[Records for the task]
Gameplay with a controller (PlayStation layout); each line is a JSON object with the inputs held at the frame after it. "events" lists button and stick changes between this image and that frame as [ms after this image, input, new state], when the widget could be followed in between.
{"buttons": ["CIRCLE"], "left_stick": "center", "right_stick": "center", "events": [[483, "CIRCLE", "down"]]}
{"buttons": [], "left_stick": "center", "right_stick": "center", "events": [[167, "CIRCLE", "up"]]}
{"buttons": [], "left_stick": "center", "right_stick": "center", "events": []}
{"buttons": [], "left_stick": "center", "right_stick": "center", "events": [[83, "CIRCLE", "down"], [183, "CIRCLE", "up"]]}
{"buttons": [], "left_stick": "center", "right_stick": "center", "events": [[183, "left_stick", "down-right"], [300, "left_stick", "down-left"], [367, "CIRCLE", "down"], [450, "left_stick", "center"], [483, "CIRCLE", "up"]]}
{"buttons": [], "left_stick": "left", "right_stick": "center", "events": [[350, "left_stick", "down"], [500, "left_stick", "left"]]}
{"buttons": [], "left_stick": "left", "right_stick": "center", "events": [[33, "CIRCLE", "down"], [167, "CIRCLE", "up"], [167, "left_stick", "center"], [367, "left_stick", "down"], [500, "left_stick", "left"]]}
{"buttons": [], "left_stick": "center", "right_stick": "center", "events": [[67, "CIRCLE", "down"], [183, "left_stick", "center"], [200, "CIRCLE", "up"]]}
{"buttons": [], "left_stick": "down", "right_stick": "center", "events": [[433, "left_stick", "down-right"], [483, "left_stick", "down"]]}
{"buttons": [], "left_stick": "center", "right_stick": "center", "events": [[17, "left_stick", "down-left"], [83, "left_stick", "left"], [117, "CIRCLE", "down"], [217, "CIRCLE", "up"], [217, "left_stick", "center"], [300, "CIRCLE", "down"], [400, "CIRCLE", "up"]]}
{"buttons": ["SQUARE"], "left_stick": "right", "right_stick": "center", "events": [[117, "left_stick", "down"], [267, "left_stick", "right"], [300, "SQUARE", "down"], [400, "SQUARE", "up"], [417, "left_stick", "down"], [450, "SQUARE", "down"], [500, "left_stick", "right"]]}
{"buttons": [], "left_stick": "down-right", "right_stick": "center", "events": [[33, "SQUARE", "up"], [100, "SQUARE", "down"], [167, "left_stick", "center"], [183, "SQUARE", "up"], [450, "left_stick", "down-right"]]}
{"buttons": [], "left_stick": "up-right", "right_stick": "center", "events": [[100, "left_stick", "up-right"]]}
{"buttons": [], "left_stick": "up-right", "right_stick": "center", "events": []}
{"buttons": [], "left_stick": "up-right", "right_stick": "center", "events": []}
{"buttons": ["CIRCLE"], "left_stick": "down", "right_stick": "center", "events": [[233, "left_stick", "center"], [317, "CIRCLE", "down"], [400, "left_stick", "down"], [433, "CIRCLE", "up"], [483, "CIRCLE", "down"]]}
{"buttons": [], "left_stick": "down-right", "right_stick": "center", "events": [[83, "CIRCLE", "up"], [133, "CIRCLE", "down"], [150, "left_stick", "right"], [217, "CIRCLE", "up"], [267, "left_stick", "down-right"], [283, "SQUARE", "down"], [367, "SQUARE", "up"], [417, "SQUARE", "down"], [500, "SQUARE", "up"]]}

[Instructions for the task] All of the records above need to be copied exactly.

[Response box]
Gameplay with a controller (PlayStation layout); each line is a JSON object with the inputs held at the frame after it. "events" lists button and stick changes between this image and that frame as [ms after this image, input, new state], when the widget could be followed in between.
{"buttons": ["CIRCLE"], "left_stick": "center", "right_stick": "center", "events": [[483, "CIRCLE", "down"]]}
{"buttons": [], "left_stick": "center", "right_stick": "center", "events": [[167, "CIRCLE", "up"]]}
{"buttons": [], "left_stick": "center", "right_stick": "center", "events": []}
{"buttons": [], "left_stick": "center", "right_stick": "center", "events": [[83, "CIRCLE", "down"], [183, "CIRCLE", "up"]]}
{"buttons": [], "left_stick": "center", "right_stick": "center", "events": [[183, "left_stick", "down-right"], [300, "left_stick", "down-left"], [367, "CIRCLE", "down"], [450, "left_stick", "center"], [483, "CIRCLE", "up"]]}
{"buttons": [], "left_stick": "left", "right_stick": "center", "events": [[350, "left_stick", "down"], [500, "left_stick", "left"]]}
{"buttons": [], "left_stick": "left", "right_stick": "center", "events": [[33, "CIRCLE", "down"], [167, "CIRCLE", "up"], [167, "left_stick", "center"], [367, "left_stick", "down"], [500, "left_stick", "left"]]}
{"buttons": [], "left_stick": "center", "right_stick": "center", "events": [[67, "CIRCLE", "down"], [183, "left_stick", "center"], [200, "CIRCLE", "up"]]}
{"buttons": [], "left_stick": "down", "right_stick": "center", "events": [[433, "left_stick", "down-right"], [483, "left_stick", "down"]]}
{"buttons": [], "left_stick": "center", "right_stick": "center", "events": [[17, "left_stick", "down-left"], [83, "left_stick", "left"], [117, "CIRCLE", "down"], [217, "CIRCLE", "up"], [217, "left_stick", "center"], [300, "CIRCLE", "down"], [400, "CIRCLE", "up"]]}
{"buttons": ["SQUARE"], "left_stick": "right", "right_stick": "center", "events": [[117, "left_stick", "down"], [267, "left_stick", "right"], [300, "SQUARE", "down"], [400, "SQUARE", "up"], [417, "left_stick", "down"], [450, "SQUARE", "down"], [500, "left_stick", "right"]]}
{"buttons": [], "left_stick": "down-right", "right_stick": "center", "events": [[33, "SQUARE", "up"], [100, "SQUARE", "down"], [167, "left_stick", "center"], [183, "SQUARE", "up"], [450, "left_stick", "down-right"]]}
{"buttons": [], "left_stick": "up-right", "right_stick": "center", "events": [[100, "left_stick", "up-right"]]}
{"buttons": [], "left_stick": "up-right", "right_stick": "center", "events": []}
{"buttons": [], "left_stick": "up-right", "right_stick": "center", "events": []}
{"buttons": ["CIRCLE"], "left_stick": "down", "right_stick": "center", "events": [[233, "left_stick", "center"], [317, "CIRCLE", "down"], [400, "left_stick", "down"], [433, "CIRCLE", "up"], [483, "CIRCLE", "down"]]}
{"buttons": [], "left_stick": "down-right", "right_stick": "center", "events": [[83, "CIRCLE", "up"], [133, "CIRCLE", "down"], [150, "left_stick", "right"], [217, "CIRCLE", "up"], [267, "left_stick", "down-right"], [283, "SQUARE", "down"], [367, "SQUARE", "up"], [417, "SQUARE", "down"], [500, "SQUARE", "up"]]}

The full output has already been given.